Required action 1 - In the post on agentic AI for scientific discovery, who gave the lecture on using AI agents to automate scientific discovery?
Required action 2 - Write the next part of the post on agentic AI for scientific discovery, picking up after its final line.

Reading passage -
Agentic AI for Automating Scientific Discovery

Having recently completed a PhD in quantum computing, I’ve been actively building fluency in ML/AI engineering as I transition from academic research into industry. This fall I took the Agentic AI MOOC led by Prof. Dawn Song, with lectures from researchers and engineers across OpenAI, NVIDIA, Microsoft, Sierra, DeepMind, and Sony AI.

My biggest takeaway is that the center of gravity is shifting from prompting LLMs to engineering agentic systems: models that can plan, reason, use tools, and coordinate actions. One lecture that especially resonated with me as a scientist was Prof. James Zou’s (Stanford) session on using AI agents to automate scientific discovery. Here’s my synthesis of the key ideas:

(1) Virtual Lab: agents as a research team

The Virtual Lab shows how specialized agents (domain experts, a PI/project manager, and a critic) can work in parallel, use long-term external memory, and iteratively refine research plans. What stood out to me was the workflow structure to ensure reliability: parallel meetings, intermediate summaries, critique loops, and human review checkpoints to reduce compounding errors.

(2) Paper2Agent: turning papers into executable tools (via MCP)

Material shown -
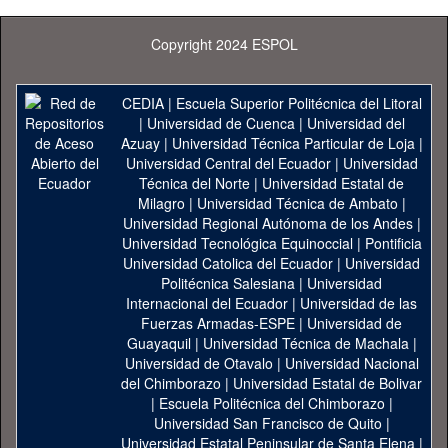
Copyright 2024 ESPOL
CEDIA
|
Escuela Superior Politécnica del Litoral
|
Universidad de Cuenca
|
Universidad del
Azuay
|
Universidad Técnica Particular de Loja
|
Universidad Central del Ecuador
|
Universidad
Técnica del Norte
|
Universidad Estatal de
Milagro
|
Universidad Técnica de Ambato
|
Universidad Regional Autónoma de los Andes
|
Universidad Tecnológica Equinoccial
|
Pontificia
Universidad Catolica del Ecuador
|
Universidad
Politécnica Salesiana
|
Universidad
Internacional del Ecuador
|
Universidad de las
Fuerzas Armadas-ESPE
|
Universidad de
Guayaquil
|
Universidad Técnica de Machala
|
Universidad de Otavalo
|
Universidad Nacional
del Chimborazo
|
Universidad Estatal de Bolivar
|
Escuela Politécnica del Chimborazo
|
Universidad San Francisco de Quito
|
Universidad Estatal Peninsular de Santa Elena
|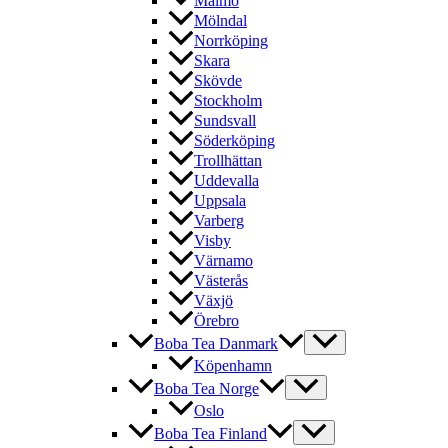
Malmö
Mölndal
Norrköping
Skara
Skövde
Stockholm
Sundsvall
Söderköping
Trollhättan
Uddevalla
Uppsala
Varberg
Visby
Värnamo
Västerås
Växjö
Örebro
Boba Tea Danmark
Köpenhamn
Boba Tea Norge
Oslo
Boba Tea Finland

Result 1 - Prof. James Zou of Stanford gave it.

Result 2 -
Paper2Agent reimagines papers as interactive artifacts by wrapping methods/code/data into Model Context Protocol (MCP) servers, so a “paper” becomes something you can query and run. A powerful implication is agent-to-agent collaboration: for example, connecting a method agent and a data agent via an orchestrator chatbot to explore integrations. The lecture highlighted an example where combining an AlphaGenome agent with an ADHD GWAS agent surfaced a candidate signal involving splicing errors associated with ADHD risk, illustrating how cross-paper synthesis can generate testable hypotheses.

(3) Agents4Science: an open conference of papers written with AI co-scientists

Agents4Science experiments with a conference format where AI agents participate as authors and reviewers. A key takeaway is that AI tends to be most effective in data analysis and writing (later stages), and weaker at hypothesis generation and experimental design (earlier stages), reinforcing the continuing need for human judgment, domain context, and experimental validation. The prevalence of reference hallucinations is also a reminder that verification needs to be built into the pipeline.

Overall: AI agents amplify scientific productivity when embedded in structured workflows with human oversight. Agents can speed up the loop, but humans still own judgment, creativity, and validation.